# Исходный текст
= = = = =
Издателя, разумеется, раздражали многомесячные отрывы от любимого дела. По этой причине происходили нередко вынужденные производственные задержки. Его нервное возбуждение по таким случаям не способствовало, конечно, укреплению и без того уже пошатнувшегося здоровья. Друзья и товарищи всячески пытались ободрить и поддержать Флорентия Федоровича. «Я завидую Вам, могущему любоваться южным солнцем и дышать истинным воздухом», — писал Ф. Ф. Павленкову И. Н. Потапенко 24 февраля 1897 года.
Однако ни теплые слова друзей, ни увещевания докторов не могли удержать Флорентия Федоровича на чужбине. Он рвался, как только чуть-чуть обнаруживалось улучшение в его самочувствии, в Петербург. «Неутомимый работник, он желал жить и работать на Родине и для Родины», — писал один из современников.
1898 год для Флорентия Федоровича едва не стал роковым. Простуда настолько обострила его и без того болезненное состояние, что, казалось, подняться ему уже не удастся. К счастью, худшего не случилось. Он сумел побороть болезнь и на этот раз и снова с головой окунулся в повседневные издательские заботы.
= = = = =
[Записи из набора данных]
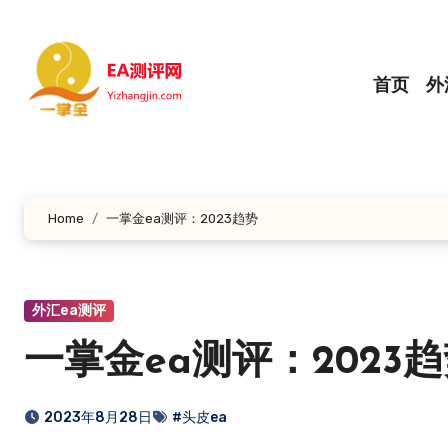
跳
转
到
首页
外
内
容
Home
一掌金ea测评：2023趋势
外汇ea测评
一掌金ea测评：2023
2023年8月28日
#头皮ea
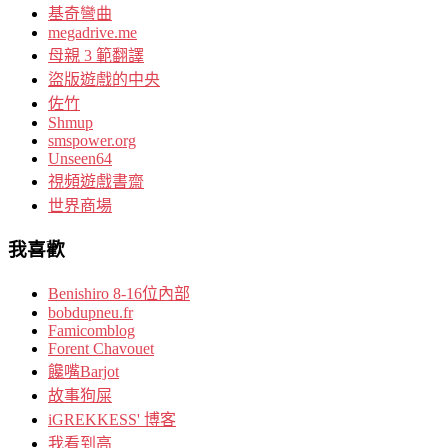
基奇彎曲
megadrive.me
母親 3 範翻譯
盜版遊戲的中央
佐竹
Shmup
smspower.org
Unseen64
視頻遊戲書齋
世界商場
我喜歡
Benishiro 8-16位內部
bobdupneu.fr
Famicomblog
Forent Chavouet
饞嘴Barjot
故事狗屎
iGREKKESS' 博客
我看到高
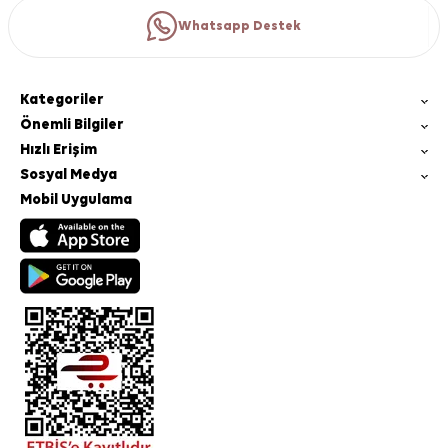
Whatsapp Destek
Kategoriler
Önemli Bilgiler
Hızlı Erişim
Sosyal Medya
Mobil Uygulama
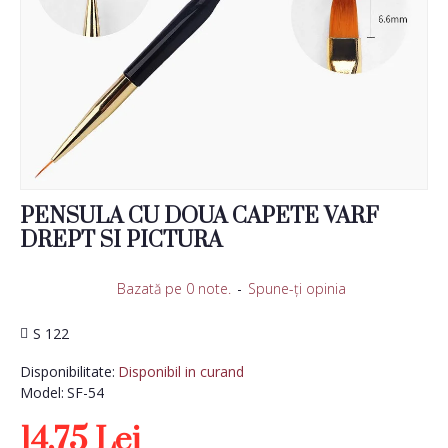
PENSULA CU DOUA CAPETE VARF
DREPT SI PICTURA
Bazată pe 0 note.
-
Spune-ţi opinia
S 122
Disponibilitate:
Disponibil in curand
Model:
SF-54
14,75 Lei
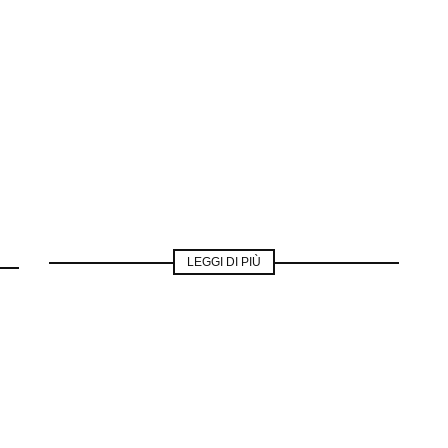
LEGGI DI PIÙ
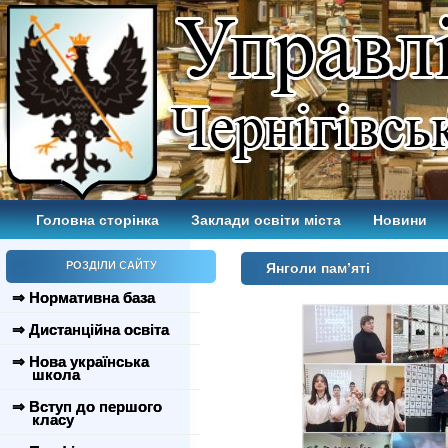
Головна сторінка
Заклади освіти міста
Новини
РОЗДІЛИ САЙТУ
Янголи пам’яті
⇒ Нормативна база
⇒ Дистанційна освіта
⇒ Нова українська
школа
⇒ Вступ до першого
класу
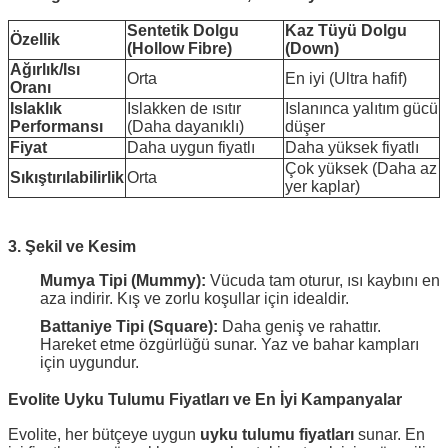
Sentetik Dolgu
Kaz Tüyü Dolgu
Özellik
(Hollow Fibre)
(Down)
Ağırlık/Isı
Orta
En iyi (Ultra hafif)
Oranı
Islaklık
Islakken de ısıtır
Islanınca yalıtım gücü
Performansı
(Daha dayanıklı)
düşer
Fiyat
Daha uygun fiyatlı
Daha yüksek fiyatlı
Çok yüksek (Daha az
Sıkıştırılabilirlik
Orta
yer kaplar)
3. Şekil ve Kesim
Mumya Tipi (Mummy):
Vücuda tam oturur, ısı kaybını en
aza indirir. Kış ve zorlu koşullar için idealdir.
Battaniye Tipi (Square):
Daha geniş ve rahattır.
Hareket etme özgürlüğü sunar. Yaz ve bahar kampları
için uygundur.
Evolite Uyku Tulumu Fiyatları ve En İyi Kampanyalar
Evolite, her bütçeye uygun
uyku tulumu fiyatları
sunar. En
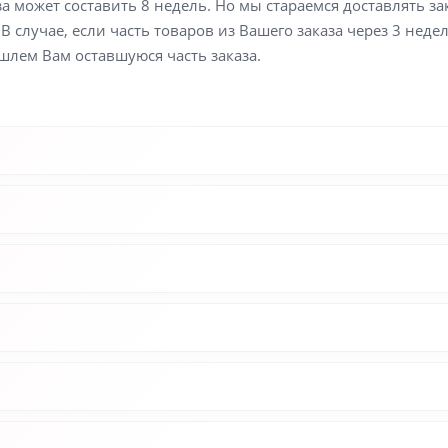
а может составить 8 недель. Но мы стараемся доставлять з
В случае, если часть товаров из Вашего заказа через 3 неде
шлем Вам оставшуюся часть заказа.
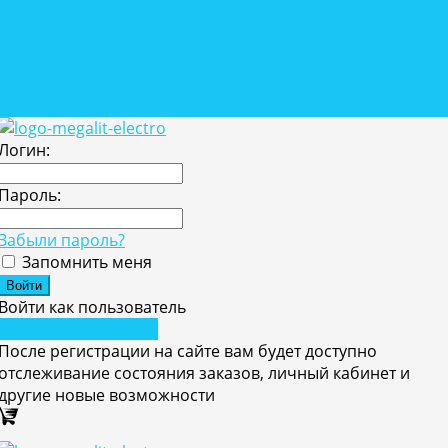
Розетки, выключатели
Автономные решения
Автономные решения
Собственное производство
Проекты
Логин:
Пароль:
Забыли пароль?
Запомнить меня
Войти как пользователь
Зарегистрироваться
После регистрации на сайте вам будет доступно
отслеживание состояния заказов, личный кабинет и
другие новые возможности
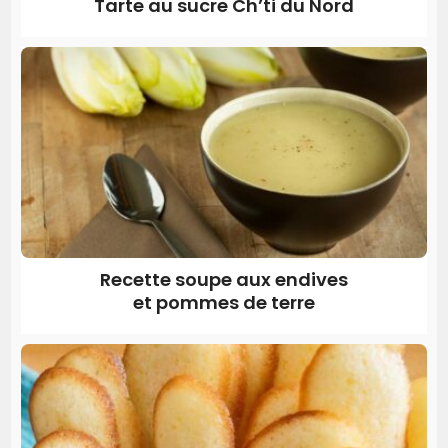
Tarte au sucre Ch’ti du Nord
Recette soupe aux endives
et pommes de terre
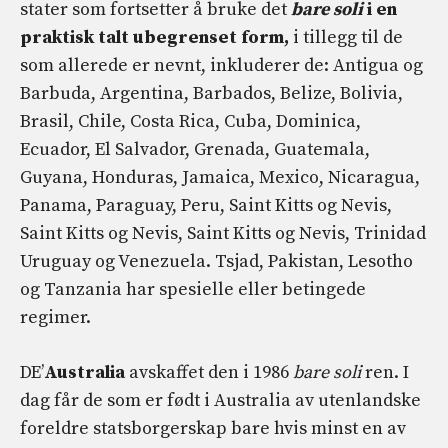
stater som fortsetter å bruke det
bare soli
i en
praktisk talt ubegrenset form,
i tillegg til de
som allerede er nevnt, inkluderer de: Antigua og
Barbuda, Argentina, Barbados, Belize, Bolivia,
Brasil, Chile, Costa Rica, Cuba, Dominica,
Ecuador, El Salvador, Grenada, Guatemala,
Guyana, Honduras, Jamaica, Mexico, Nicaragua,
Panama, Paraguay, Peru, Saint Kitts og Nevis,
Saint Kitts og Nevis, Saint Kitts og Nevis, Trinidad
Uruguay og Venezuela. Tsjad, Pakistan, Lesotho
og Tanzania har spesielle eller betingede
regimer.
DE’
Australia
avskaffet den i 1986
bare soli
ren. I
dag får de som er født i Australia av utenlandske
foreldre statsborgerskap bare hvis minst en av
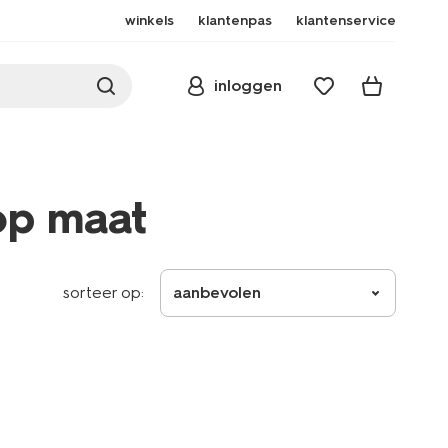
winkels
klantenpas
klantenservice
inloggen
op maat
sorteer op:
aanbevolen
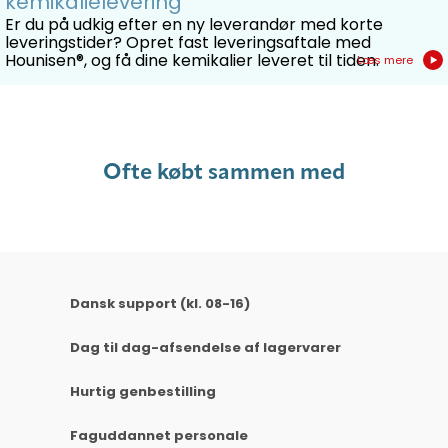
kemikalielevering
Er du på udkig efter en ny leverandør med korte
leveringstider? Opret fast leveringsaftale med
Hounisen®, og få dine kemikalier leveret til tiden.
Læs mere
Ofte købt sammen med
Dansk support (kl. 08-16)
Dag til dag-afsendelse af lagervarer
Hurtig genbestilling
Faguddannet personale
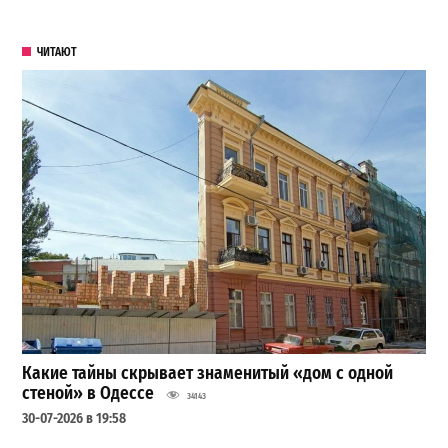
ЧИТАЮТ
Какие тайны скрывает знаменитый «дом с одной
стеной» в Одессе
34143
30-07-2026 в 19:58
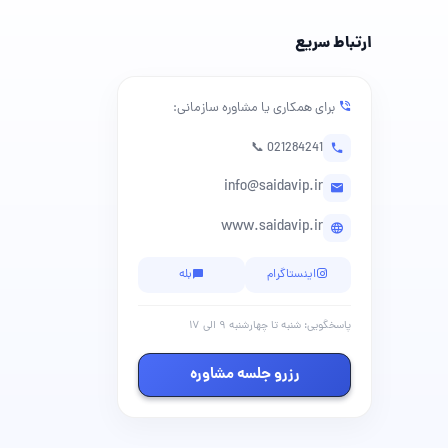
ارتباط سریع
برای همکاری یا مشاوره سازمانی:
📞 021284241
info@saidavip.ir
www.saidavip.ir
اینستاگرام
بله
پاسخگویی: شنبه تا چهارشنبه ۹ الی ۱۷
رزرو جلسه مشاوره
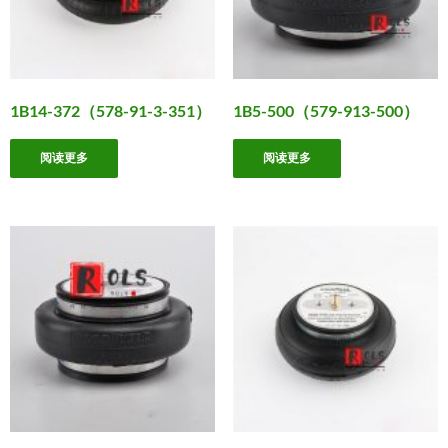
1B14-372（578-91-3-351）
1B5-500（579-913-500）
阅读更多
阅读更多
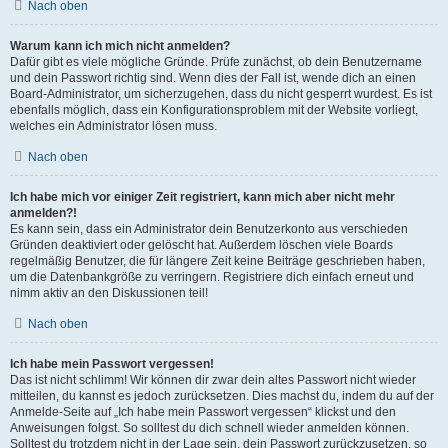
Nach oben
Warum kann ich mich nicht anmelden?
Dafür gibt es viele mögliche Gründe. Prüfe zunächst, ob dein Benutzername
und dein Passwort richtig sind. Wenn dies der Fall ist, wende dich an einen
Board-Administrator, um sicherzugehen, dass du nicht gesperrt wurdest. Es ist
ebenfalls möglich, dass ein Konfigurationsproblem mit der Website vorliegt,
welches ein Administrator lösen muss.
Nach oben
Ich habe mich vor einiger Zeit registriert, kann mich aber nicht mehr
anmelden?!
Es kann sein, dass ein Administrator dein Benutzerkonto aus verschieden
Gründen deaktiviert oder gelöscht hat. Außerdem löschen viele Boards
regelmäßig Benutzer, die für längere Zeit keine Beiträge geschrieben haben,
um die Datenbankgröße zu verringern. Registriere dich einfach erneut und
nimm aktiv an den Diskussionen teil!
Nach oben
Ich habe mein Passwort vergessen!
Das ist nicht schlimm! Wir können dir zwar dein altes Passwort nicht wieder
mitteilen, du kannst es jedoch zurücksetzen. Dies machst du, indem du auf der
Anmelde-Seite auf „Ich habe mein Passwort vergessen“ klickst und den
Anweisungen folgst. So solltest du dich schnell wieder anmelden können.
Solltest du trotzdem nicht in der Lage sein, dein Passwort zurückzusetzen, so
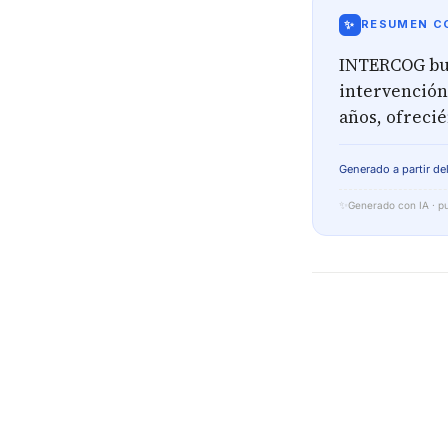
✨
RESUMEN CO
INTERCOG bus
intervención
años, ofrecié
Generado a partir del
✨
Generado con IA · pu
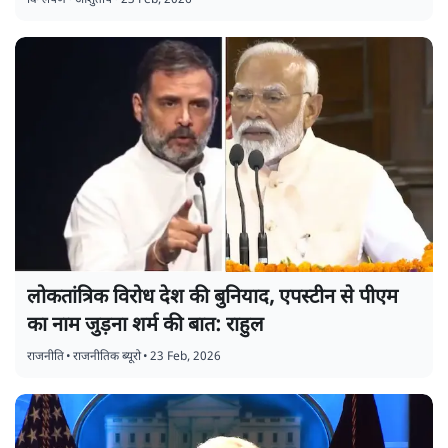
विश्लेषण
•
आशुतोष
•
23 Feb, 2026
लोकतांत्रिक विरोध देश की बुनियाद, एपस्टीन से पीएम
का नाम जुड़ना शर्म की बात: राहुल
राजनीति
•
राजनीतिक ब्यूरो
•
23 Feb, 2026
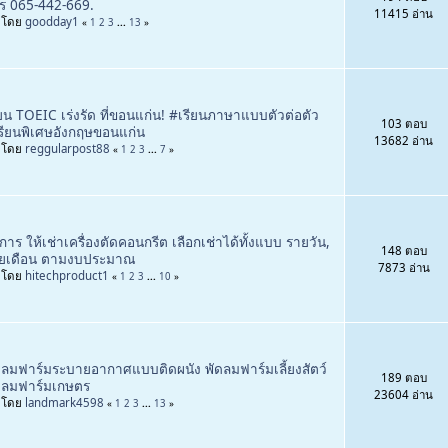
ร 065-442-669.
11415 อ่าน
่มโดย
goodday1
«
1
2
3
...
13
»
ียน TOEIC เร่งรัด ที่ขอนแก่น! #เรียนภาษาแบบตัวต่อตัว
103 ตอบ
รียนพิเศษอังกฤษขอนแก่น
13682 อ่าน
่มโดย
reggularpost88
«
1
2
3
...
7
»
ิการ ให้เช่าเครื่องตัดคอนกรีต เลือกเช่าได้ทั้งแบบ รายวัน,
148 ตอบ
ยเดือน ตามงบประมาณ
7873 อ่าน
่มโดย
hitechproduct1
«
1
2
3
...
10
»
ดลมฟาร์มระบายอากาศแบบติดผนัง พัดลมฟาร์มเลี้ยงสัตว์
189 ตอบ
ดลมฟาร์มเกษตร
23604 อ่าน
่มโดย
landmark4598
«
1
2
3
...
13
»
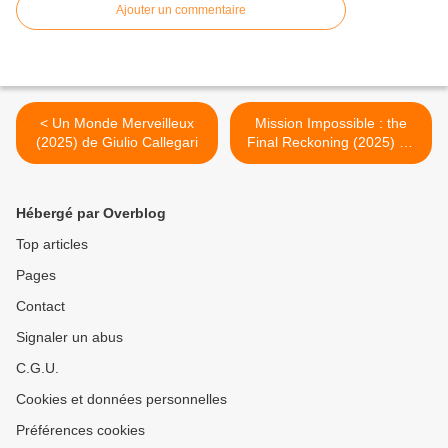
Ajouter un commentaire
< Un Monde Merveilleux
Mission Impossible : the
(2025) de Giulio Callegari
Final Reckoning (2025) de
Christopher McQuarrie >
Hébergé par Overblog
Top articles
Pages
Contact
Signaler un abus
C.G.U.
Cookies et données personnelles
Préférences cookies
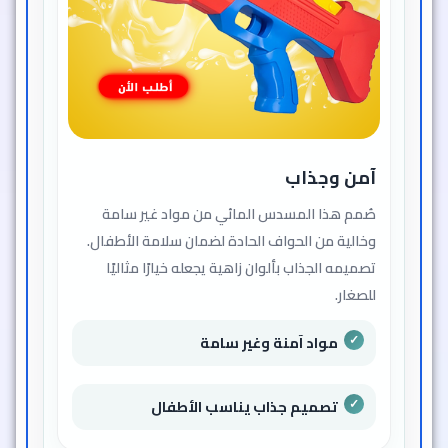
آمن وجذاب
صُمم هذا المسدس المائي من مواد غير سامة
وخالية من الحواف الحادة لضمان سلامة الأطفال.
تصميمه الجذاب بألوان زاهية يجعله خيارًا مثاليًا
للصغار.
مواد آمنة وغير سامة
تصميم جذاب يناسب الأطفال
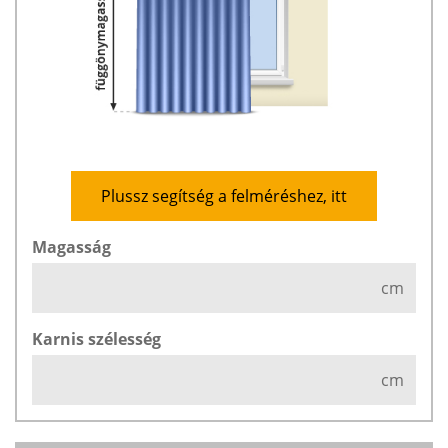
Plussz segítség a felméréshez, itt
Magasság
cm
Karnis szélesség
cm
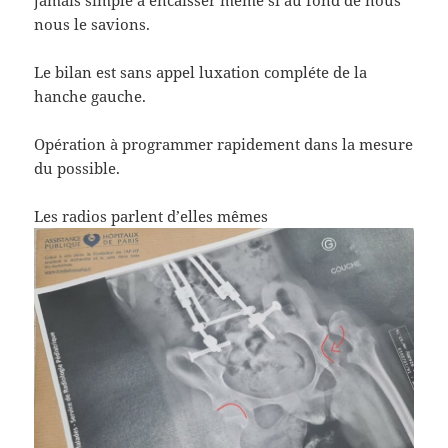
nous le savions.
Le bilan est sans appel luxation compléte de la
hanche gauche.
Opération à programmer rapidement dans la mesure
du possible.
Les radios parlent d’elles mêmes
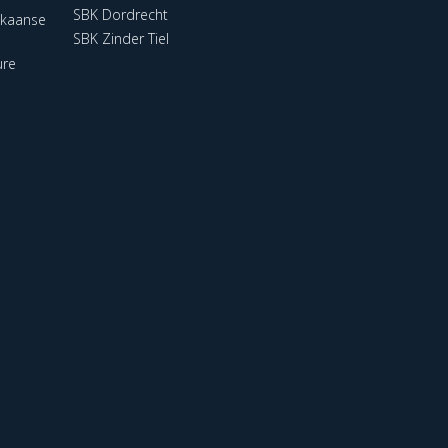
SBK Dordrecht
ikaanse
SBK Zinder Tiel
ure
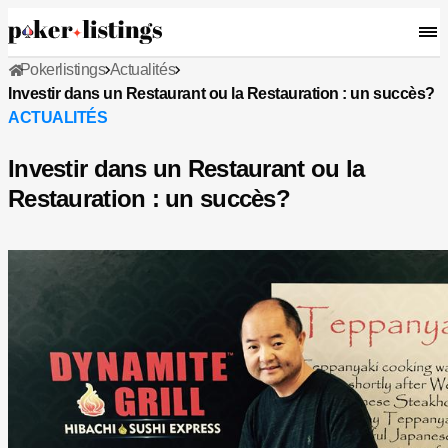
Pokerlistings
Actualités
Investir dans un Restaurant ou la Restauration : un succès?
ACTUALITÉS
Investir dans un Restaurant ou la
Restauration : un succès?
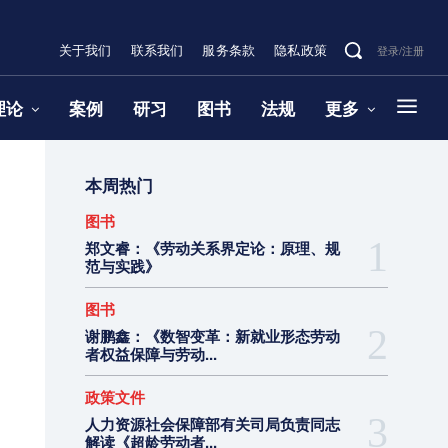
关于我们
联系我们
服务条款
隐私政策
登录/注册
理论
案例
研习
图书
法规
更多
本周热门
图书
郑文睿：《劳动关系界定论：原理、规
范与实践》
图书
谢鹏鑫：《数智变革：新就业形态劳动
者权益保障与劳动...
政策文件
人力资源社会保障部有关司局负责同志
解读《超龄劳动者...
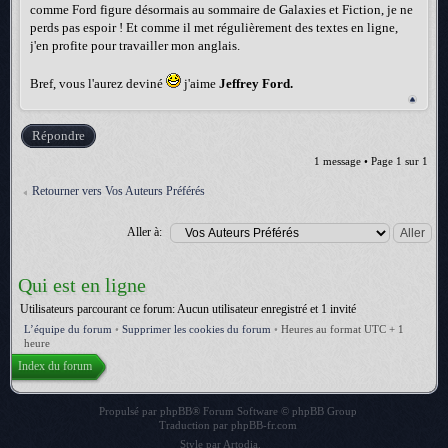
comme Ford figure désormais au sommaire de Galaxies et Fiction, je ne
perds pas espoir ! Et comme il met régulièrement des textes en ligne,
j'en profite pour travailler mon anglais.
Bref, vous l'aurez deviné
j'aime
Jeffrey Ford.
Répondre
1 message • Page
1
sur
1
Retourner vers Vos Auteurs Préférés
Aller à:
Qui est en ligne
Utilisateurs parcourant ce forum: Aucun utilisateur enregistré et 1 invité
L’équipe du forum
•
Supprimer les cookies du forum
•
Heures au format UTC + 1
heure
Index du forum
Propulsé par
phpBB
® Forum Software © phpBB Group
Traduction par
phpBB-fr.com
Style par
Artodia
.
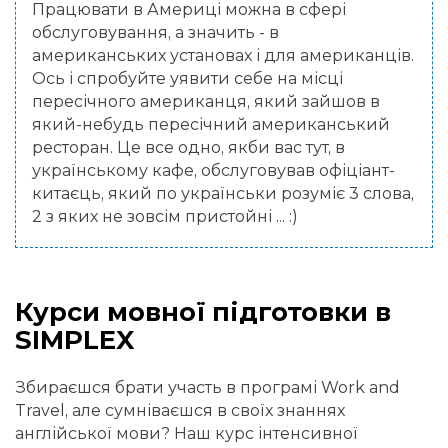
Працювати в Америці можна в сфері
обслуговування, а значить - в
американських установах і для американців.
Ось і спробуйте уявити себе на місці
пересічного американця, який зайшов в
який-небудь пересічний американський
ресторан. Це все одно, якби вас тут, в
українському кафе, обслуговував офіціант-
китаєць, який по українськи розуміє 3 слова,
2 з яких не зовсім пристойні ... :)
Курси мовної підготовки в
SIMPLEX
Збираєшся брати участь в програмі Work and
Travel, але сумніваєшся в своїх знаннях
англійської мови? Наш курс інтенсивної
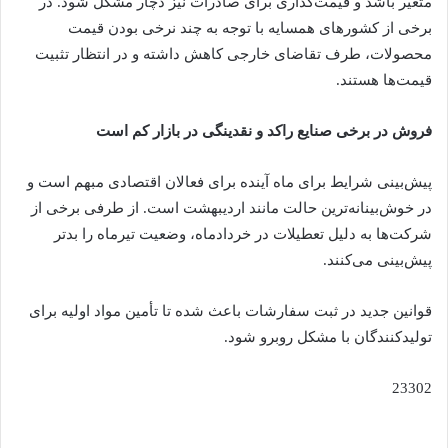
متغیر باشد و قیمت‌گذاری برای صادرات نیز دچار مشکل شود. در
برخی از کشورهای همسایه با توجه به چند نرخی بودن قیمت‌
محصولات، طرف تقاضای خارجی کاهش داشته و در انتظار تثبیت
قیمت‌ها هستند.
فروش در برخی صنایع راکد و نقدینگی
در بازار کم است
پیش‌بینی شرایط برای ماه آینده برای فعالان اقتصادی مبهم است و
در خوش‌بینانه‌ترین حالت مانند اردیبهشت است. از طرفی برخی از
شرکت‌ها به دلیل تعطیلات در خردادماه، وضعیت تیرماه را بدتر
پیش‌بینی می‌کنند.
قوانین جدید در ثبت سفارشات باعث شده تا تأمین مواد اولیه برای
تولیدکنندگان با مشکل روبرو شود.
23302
= = = = =
# Задание
Переведите на английский язык предложение из текста о Павленкове: «1898 год для Флорентия Федоровича едва не стал роковым». Эти записи взяты из другого источника.

# Решение
The year 1898 nearly proved fatal for Florenty Fedorovich.